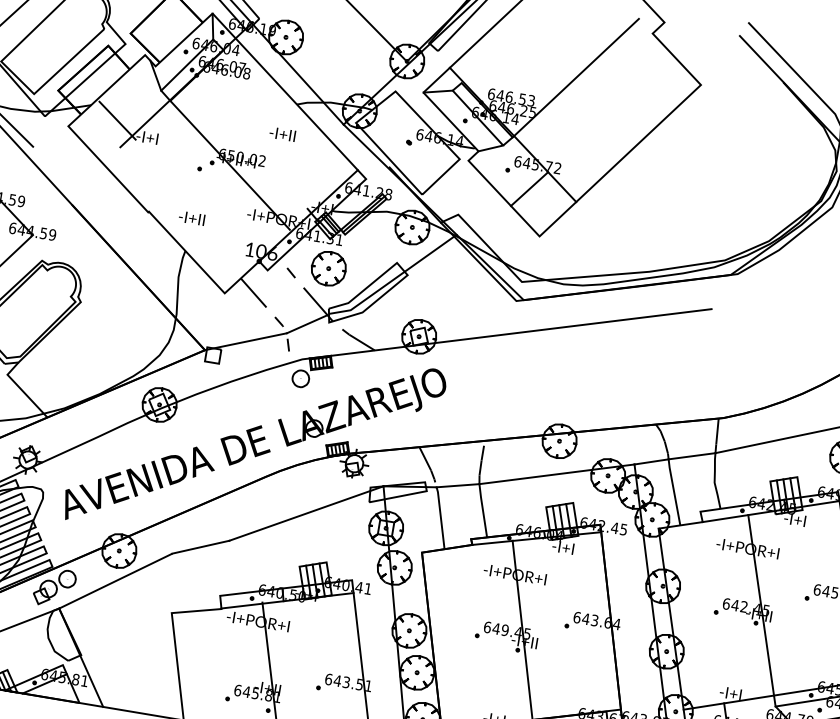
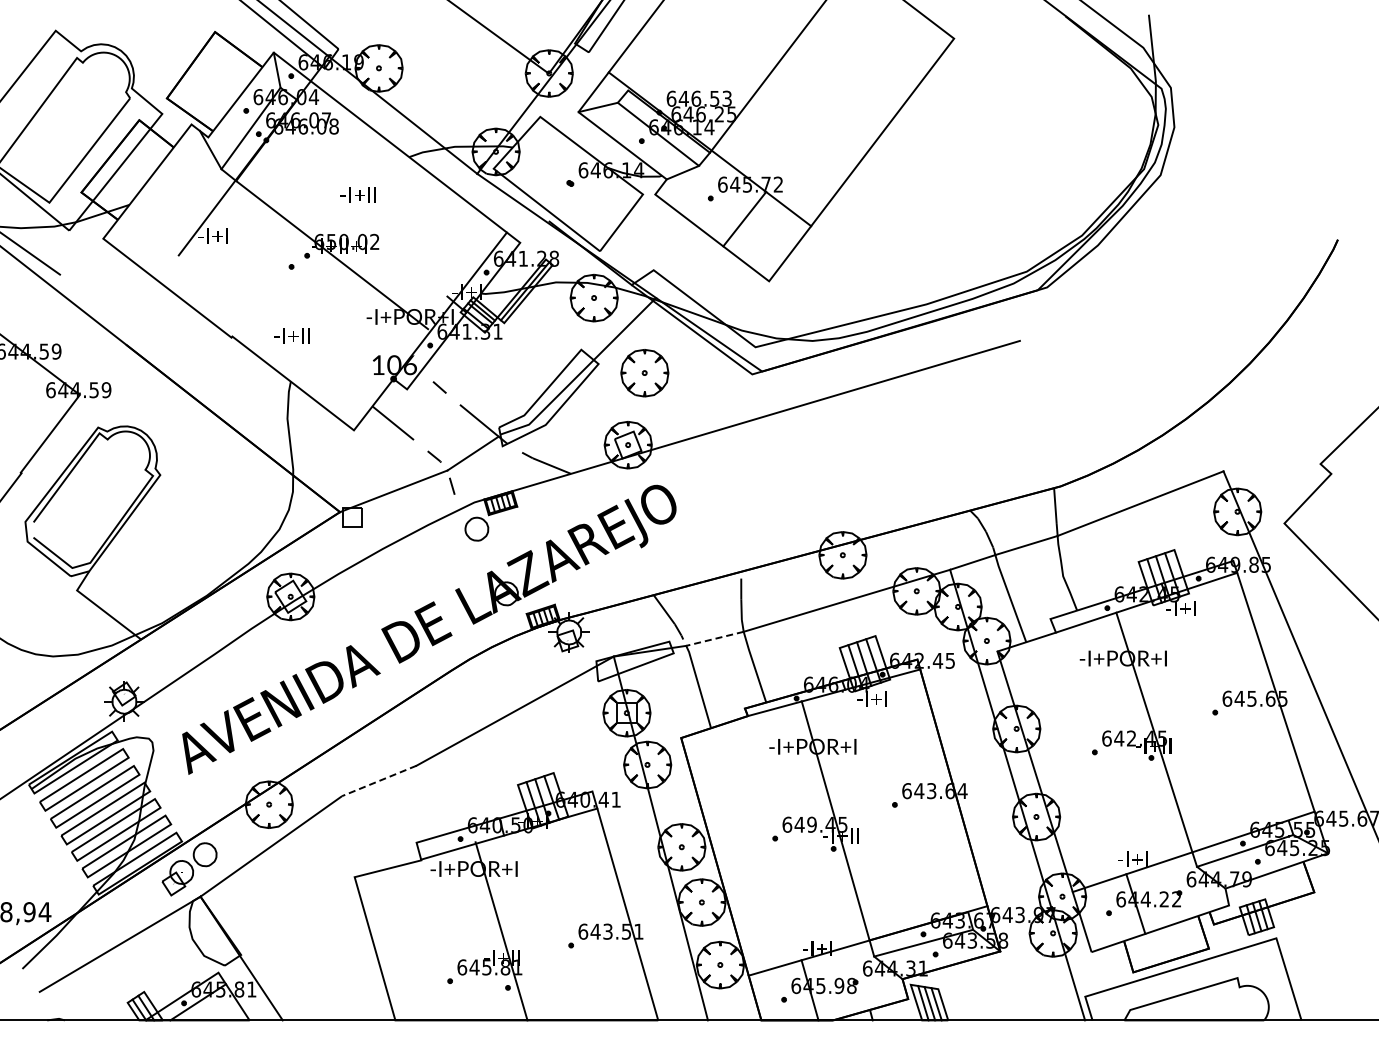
line: (117, 120) -> (168, 219), removed
text: (281, 133) -> (357, 194), moved
part: (328, 268) -> (644, 373), moved
line: (457, 485) -> (714, 638), solid -> dashed
line: (200, 547) -> (378, 781), solid -> dashed

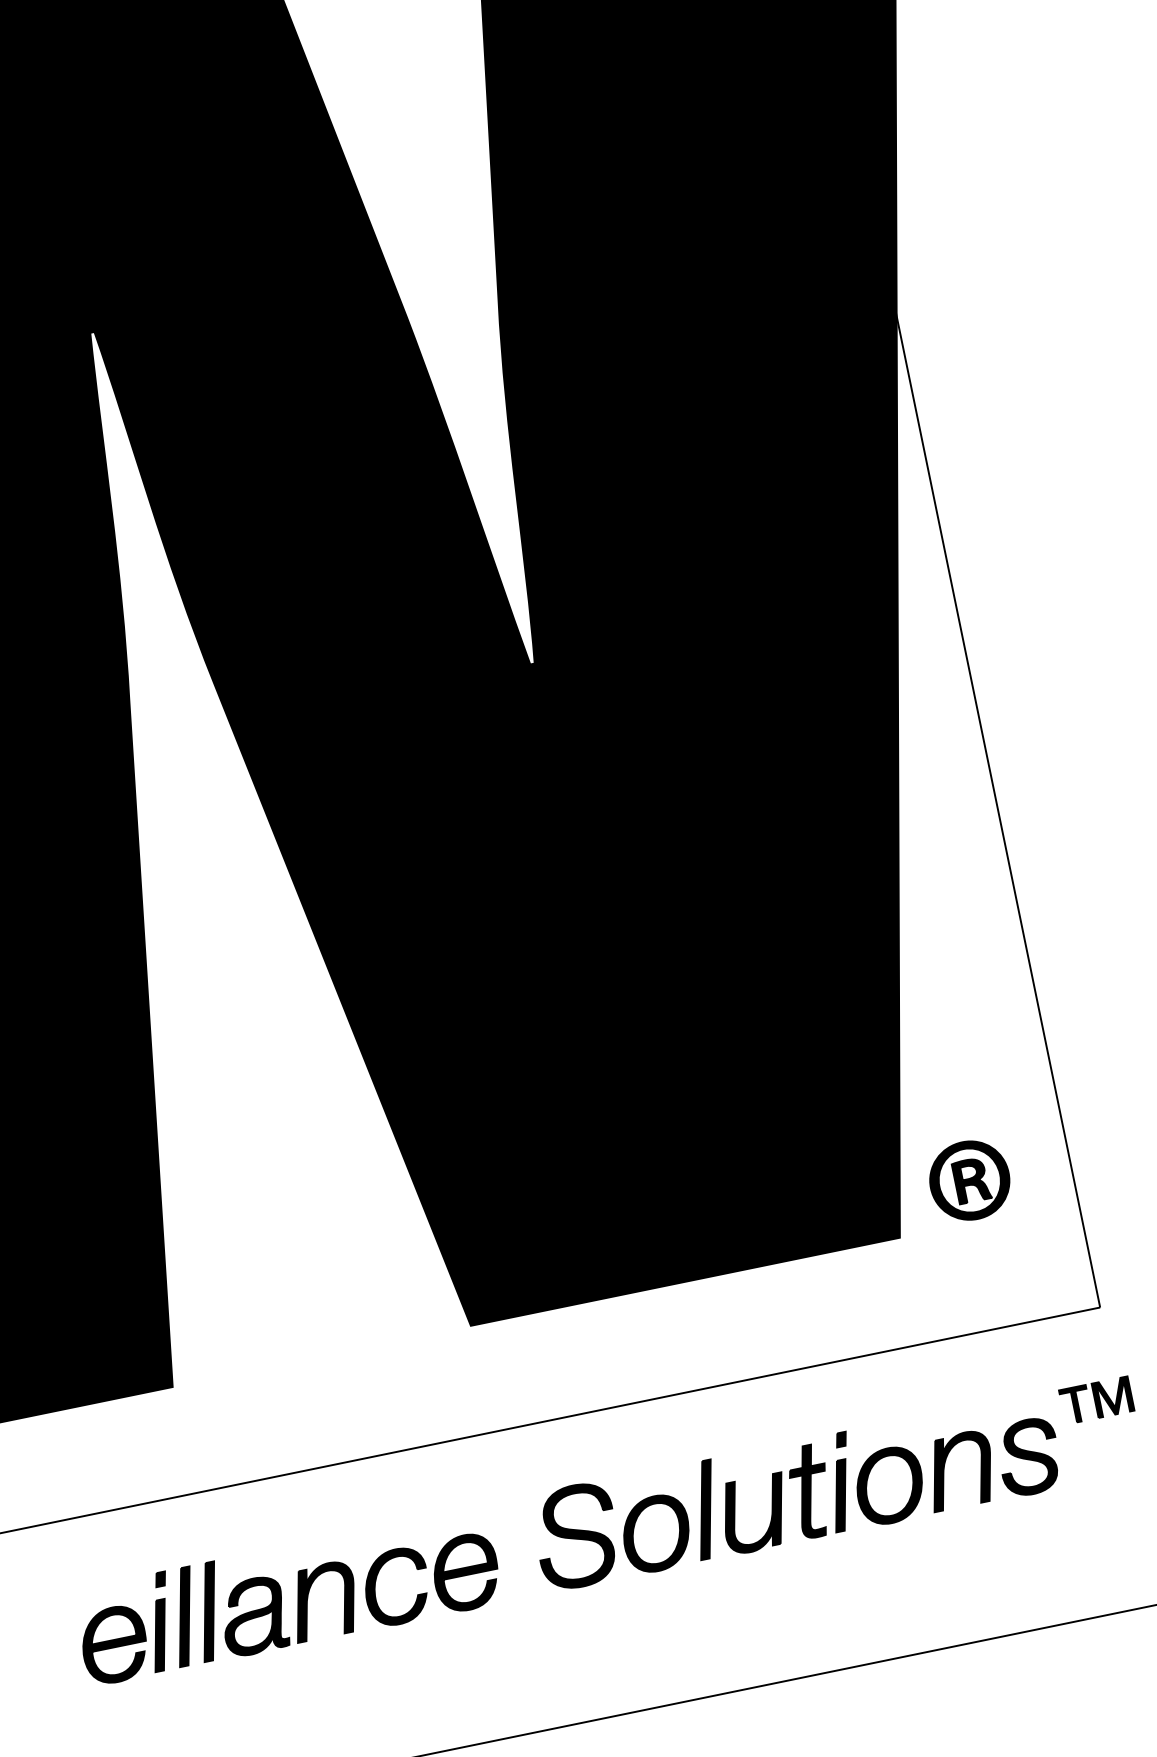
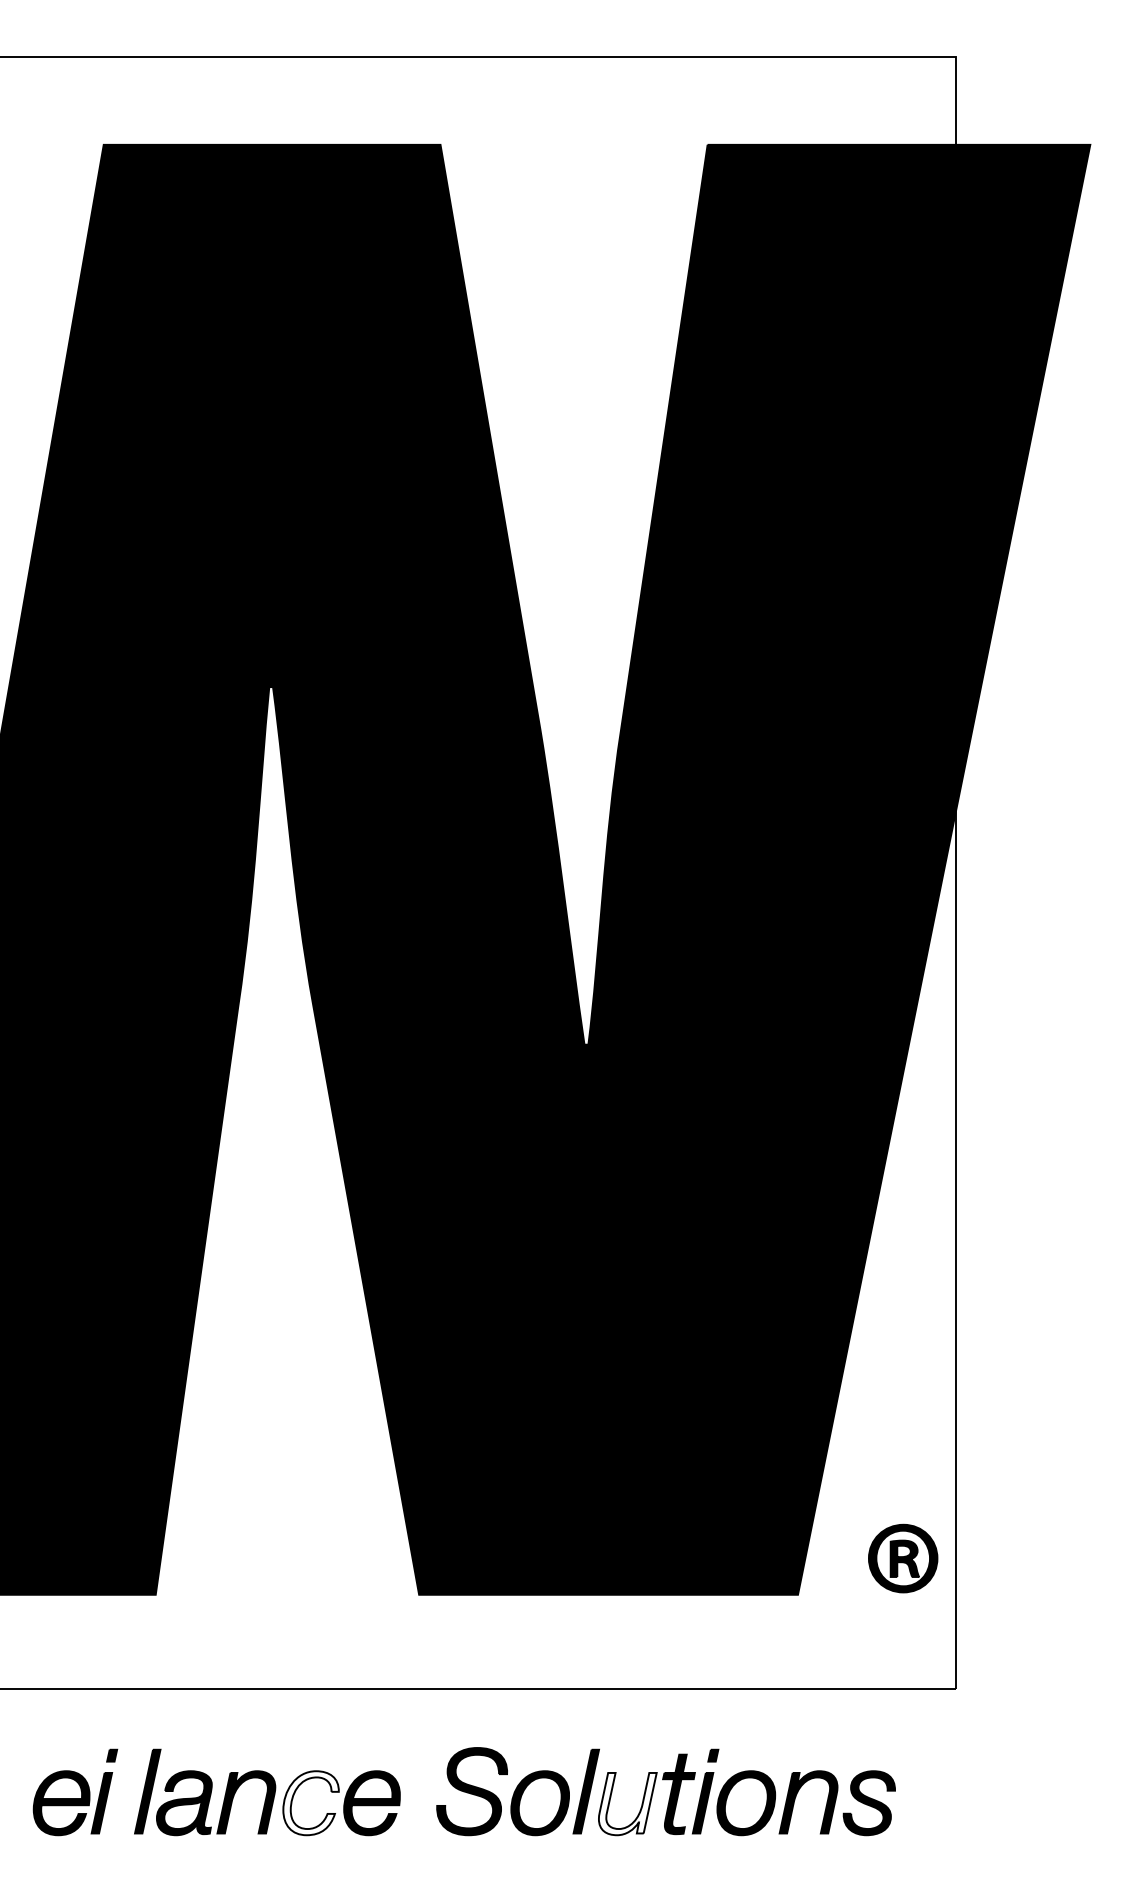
part: (970, 1180) -> (903, 1558), moved
part: (1096, 1399) -> (936, 1766), removed
fill: (755, 1513) -> (627, 1803), removed
fill: (396, 1587) -> (310, 1803), removed
part: (184, 1616) -> (125, 1791), removed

→ What you should do:
The answer should be the full material above, printed exactly, with no pictures in it.

→ Task response:
line: (117, 120) -> (168, 219), removed
text: (281, 133) -> (357, 194), moved
part: (328, 268) -> (644, 373), moved
line: (457, 485) -> (714, 638), solid -> dashed
line: (200, 547) -> (378, 781), solid -> dashed

part: (970, 1180) -> (903, 1558), moved
part: (1096, 1399) -> (936, 1766), removed
fill: (755, 1513) -> (627, 1803), removed
fill: (396, 1587) -> (310, 1803), removed
part: (184, 1616) -> (125, 1791), removed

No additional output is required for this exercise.